Suspeita indicou o local da cova
Ainda na noite em que o caso chegou à Delegacia de Homicídios, já havia indícios de que Valentina estivesse morta. Na quarta-feira, equipes cumpriram mandado de busca e apreensão no Residencial Tiradentes, endereço de Adriele e Jonas. Leonarda já era alvo de mandado de prisão temporária.
Ao ser abordado, Jonas confessou que a adolescente havia passado pelo tribunal do crime. Ele negou participação direta, mas admitiu ter levado água e mantimentos para quem participou da execução. Na mata, ele indicou uma árvore onde o grupo se reuniu, mas negou saber onde estava o corpo.
Jonas afirmou, no entanto, que Adriele participou do crime. Segundo ele, as regras da facção determinam que mulheres executem outras mulheres. Adriele confirmou a participação e apontou a área de mata onde o crime teria ocorrido.
No local, os peritos encontraram manchas de sangue em folhas de árvore e uma faca sem cabo. Adriele negou ter ocultado o corpo e, em seguida, pediu para se sentar no chão.
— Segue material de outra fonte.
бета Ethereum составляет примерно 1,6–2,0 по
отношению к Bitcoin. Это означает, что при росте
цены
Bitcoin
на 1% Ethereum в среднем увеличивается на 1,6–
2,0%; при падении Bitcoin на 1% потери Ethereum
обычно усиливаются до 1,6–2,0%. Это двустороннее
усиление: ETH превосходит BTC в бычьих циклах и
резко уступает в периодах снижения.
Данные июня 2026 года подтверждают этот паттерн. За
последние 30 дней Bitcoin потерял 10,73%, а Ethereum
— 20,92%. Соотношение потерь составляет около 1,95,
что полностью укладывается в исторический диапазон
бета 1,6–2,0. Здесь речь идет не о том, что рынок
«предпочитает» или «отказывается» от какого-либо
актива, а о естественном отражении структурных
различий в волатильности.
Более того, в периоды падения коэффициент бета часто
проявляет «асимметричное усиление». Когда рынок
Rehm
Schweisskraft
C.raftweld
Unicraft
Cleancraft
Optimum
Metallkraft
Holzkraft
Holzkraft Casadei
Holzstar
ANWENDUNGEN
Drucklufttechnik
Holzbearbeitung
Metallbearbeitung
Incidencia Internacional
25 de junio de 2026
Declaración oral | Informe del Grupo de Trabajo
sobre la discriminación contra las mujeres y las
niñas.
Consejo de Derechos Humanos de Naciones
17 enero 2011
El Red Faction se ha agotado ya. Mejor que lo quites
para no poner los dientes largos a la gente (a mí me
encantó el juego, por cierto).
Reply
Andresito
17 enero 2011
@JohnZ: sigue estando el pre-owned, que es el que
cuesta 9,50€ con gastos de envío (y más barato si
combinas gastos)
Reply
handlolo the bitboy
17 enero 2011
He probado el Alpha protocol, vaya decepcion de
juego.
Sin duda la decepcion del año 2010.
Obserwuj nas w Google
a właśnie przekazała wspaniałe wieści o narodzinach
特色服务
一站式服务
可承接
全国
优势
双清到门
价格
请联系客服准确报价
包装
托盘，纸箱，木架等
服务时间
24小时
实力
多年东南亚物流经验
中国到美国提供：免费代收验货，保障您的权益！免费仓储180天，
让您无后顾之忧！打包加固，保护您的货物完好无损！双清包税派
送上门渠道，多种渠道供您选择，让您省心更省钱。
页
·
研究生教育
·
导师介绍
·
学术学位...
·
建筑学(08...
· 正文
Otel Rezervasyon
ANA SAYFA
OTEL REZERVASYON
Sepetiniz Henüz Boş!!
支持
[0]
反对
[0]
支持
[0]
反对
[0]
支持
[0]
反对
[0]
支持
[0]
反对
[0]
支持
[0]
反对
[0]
Um perito, porém, notou sinais de terra solta justamente onde ela estava sentada.
A equipe cavou o ponto indicado e encontrou o corpo. Para os investigadores, Adriele insistiu em permanecer sentada ali para dificultar a descoberta da cova, já que havia diversas equipes circulando pela área.
Crime foi registrado em vídeo, aponta investigação
As diligências começaram por volta das 13h, e o corpo foi localizado próximo das 17h. Durante a operação, a polícia também apreendeu drogas e uma arma de fogo em uma das residências. Segundo Mororó, uma das portas demorou a ser aberta, e Jonas chegou a fugir pulando o muro.
Com apoio de moradores vizinhos, as equipes acessaram outros imóveis e prenderam o suspeito. Ele chegou a arremessar um celular durante a fuga, mas o aparelho foi recuperado. Nos celulares apreendidos, a polícia encontrou fotografias e vídeos da adolescente morta e da execução.
De acordo com o delegado Leandro Benício, o crime foi gravado para comprovar a outras lideranças que a ordem havia sido cumprida. Essas lideranças acompanhariam a situação de forma virtual. Assim, o material reforça tanto a autoria quanto a participação dos presos.
Para a delegada Simone Felinto, diretora da 21ª Seccional Urbana de Polícia Civil, o resultado representa uma atuação conjunta das forças de segurança de Marabá. Ela destacou a integração entre as unidades policiais e a Coordenadoria de Operações e Recursos Especiais (Core). Segundo ela, a corporação vai manter a atuação diante de crimes que causam forte impacto na população.
Ao final da operação, a Polícia Civil esclareceu parte da dinâmica do crime e conseguiu entregar o corpo à família, para o velório e o sepultamento. Por fim, as investigações sobre a morte de Valentina, em Marabá, continuam para esclarecer a participação de cada envolvido.